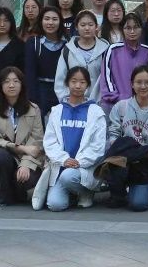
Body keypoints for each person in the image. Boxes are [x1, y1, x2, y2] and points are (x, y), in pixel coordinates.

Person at [40, 66, 108, 212]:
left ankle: (85, 192)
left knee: (68, 177)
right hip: (61, 166)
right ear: (67, 83)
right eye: (74, 81)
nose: (78, 86)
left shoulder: (96, 112)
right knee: (55, 205)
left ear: (88, 85)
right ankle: (72, 194)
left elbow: (98, 146)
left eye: (82, 82)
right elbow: (50, 142)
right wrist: (64, 159)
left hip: (83, 167)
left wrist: (79, 162)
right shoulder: (57, 111)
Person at [103, 66, 148, 211]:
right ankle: (119, 192)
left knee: (138, 204)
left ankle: (144, 188)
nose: (143, 86)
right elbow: (113, 135)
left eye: (147, 82)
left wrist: (137, 154)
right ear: (132, 84)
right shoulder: (121, 107)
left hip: (145, 162)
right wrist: (128, 152)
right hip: (121, 161)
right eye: (139, 82)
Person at [0, 67, 45, 206]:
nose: (11, 85)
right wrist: (19, 147)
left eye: (16, 81)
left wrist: (25, 164)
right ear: (0, 85)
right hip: (2, 155)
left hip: (28, 157)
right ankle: (4, 195)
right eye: (6, 81)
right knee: (0, 157)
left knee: (25, 179)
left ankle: (16, 190)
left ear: (22, 85)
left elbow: (37, 141)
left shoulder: (33, 109)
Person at [100, 13, 148, 113]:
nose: (132, 31)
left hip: (142, 107)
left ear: (141, 29)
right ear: (122, 30)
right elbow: (106, 78)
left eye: (136, 27)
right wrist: (118, 99)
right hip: (114, 106)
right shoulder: (113, 50)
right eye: (128, 28)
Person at [23, 7, 66, 115]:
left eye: (54, 19)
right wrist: (31, 99)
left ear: (60, 22)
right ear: (41, 21)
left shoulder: (67, 43)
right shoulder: (33, 43)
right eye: (46, 19)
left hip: (62, 91)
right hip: (40, 91)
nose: (50, 23)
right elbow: (30, 74)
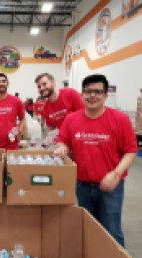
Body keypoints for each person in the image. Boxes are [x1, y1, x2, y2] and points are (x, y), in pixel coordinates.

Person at [54, 74, 137, 247]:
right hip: (82, 185)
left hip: (111, 186)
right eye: (88, 91)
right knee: (89, 228)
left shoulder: (120, 120)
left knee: (111, 231)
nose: (92, 96)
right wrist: (62, 147)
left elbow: (130, 151)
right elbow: (63, 141)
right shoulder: (71, 119)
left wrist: (116, 174)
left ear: (106, 95)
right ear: (82, 94)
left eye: (98, 92)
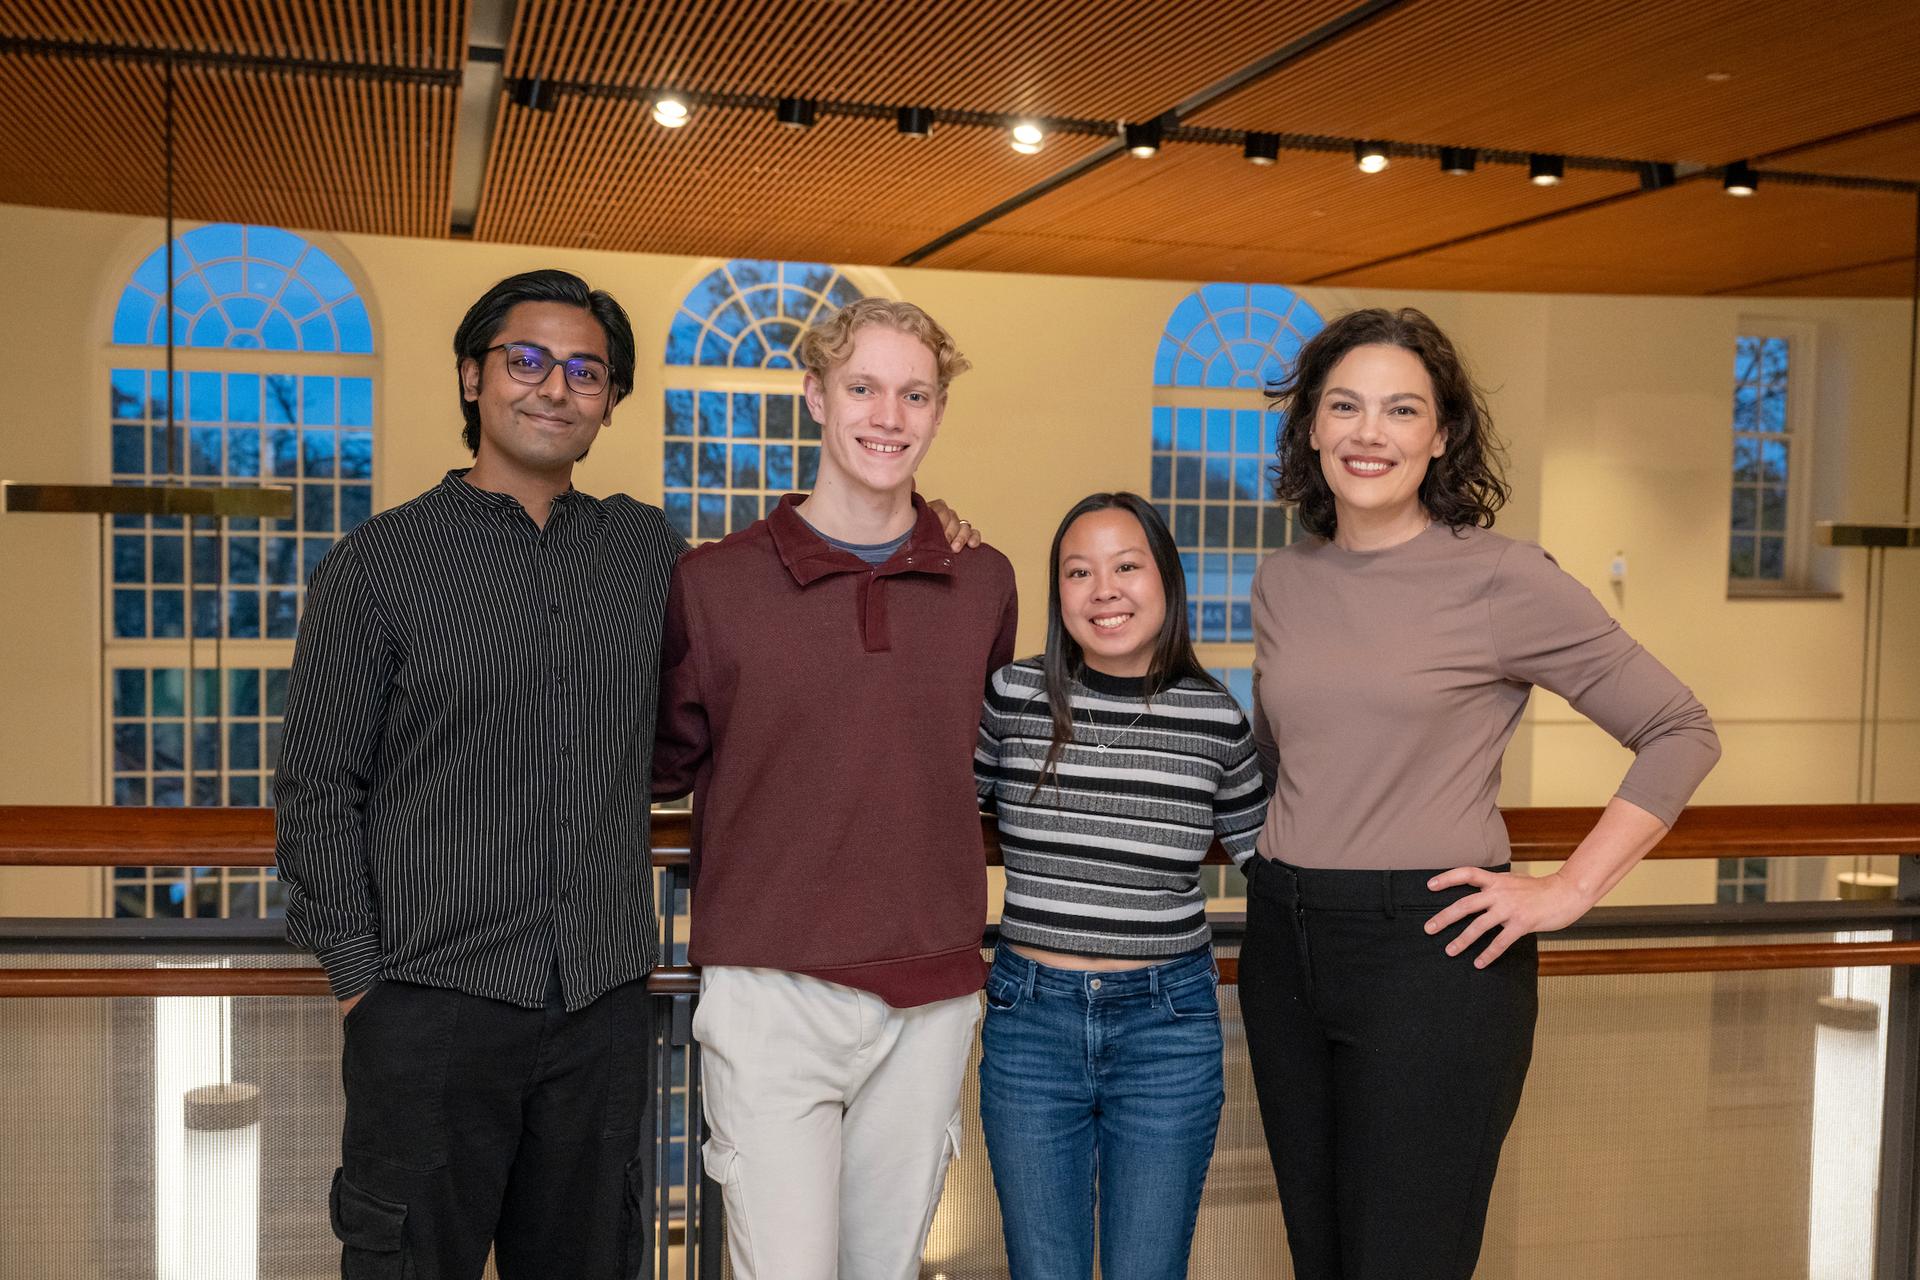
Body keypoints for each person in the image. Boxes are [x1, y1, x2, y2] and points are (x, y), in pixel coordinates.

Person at [1237, 307, 1722, 1280]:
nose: (1369, 432)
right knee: (1318, 1257)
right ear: (1313, 427)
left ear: (1441, 433)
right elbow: (1286, 756)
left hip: (1433, 953)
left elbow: (1681, 730)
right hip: (1283, 941)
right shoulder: (1284, 580)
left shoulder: (1501, 578)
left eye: (1401, 409)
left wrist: (1568, 888)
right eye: (1346, 406)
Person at [274, 269, 682, 1278]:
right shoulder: (377, 564)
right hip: (427, 1002)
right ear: (472, 376)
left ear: (610, 402)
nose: (555, 387)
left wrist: (909, 509)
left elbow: (760, 631)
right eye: (527, 360)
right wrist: (361, 979)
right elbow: (318, 786)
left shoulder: (647, 552)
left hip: (601, 999)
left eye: (587, 371)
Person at [653, 296, 1017, 1280]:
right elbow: (657, 764)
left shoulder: (984, 579)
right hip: (772, 988)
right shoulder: (713, 584)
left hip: (934, 992)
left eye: (915, 393)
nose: (888, 415)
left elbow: (977, 749)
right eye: (863, 387)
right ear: (814, 393)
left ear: (939, 410)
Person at [973, 492, 1266, 1280]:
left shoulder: (1215, 719)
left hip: (1167, 1031)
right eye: (1079, 572)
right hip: (1029, 1024)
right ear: (1058, 592)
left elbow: (1273, 863)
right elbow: (935, 828)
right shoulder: (1012, 699)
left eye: (1127, 566)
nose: (1104, 589)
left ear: (1165, 580)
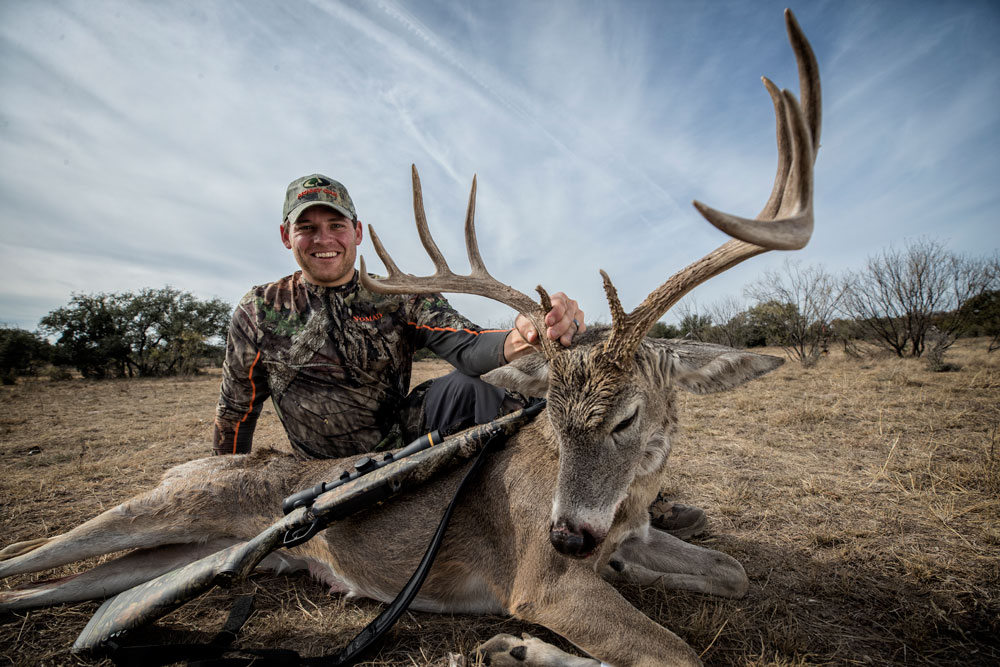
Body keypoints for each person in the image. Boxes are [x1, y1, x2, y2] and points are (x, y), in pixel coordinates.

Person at [213, 172, 705, 537]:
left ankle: (614, 507)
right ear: (287, 237)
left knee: (491, 387)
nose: (323, 239)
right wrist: (223, 490)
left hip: (399, 438)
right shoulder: (259, 309)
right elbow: (237, 410)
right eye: (308, 227)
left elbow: (469, 347)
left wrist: (527, 331)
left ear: (356, 232)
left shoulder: (396, 294)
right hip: (318, 469)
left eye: (335, 224)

• • •

WHAT IS BEING ASKED: How many lines in the records above contain the string "ankle"? State the number and nothing more.

RESULT: 7